この日常的リアリティがドラマ全体のリアリティの重みづけにも大きく作用するという、テコの原理みたいなことが発生しているわけです。

●遠距離の心をつなぐ通信

第21話後半では、輝と未沙、それぞれ好きだと思いこんでいた人との距離を感じた者同士がトランスフォーメーションで発生した閉鎖区域から出られなくなります。これは初期の話で輝とミンメイがずっと閉じこめられていたときの一種の再演になっており、そこで二人が交わす何気ない会話によって、互いの気持ちの確認をしたというムードが微妙に出ています。

それを受けて、この近辺の回で「通信」が重要な役割を果たす回がもうひとつあります。第24話「グッバイ・ガール」(脚本/富田祐弘、演出/高山文彦)という回です。
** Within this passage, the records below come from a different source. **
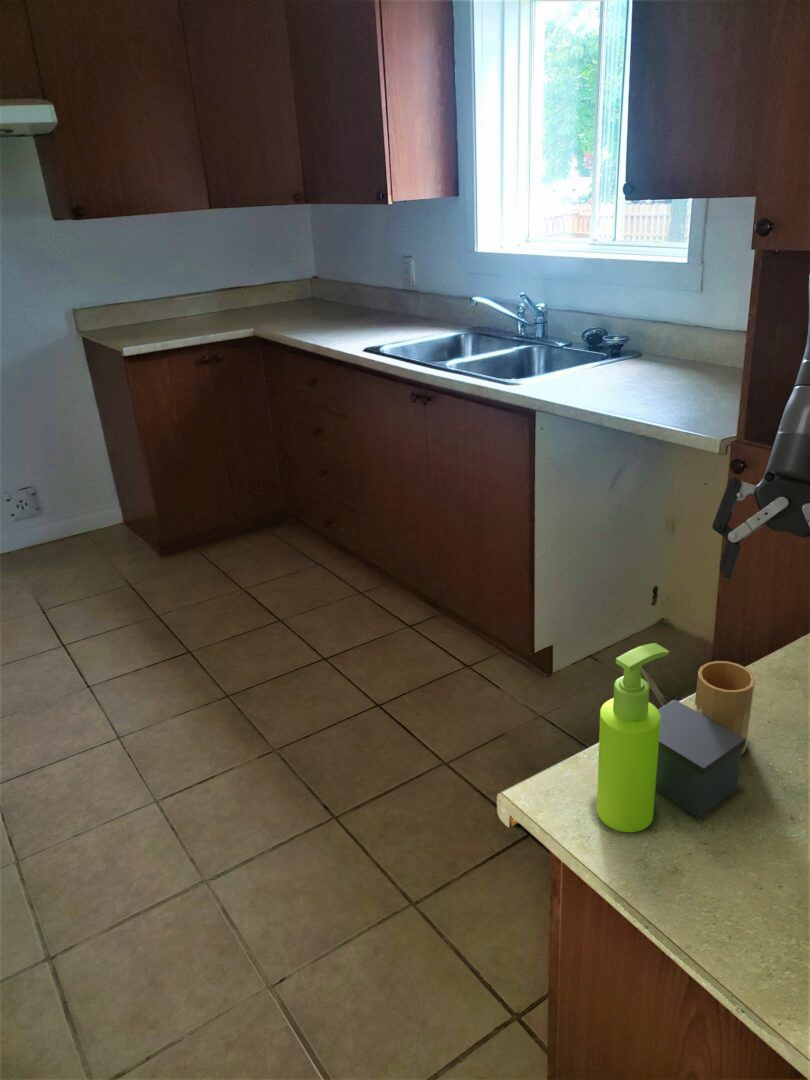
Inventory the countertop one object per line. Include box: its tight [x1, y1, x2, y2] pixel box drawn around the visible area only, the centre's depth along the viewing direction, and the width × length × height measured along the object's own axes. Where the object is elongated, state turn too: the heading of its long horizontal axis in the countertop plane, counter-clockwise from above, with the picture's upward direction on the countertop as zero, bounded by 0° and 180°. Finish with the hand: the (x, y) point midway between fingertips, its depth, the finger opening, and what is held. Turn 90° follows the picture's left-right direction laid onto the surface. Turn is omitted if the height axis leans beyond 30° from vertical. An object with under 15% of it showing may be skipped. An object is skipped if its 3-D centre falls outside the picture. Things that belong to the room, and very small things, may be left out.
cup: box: [693, 660, 756, 756], centre depth 94 cm, size 6×6×10 cm
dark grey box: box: [655, 699, 746, 819], centre depth 90 cm, size 9×7×7 cm
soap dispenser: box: [596, 642, 671, 833], centre depth 84 cm, size 6×7×20 cm
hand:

ここでは、単身地球へ戻る未沙が出立間際の短い時間を使って輝に別れの通信をします(受けた輝側は電話)。これは、せっかく気持ちの近づいた二人が二度と会えなくなるのでは……という予兆を観客にもたらしています。それは離れていく未沙が顔の見えない電話を使ってまで、わざわざ輝に話をしたいということで欲求の大きさを現し、その上で交わされる内容が「別離」であることが、その予兆の誘因になっているわけです。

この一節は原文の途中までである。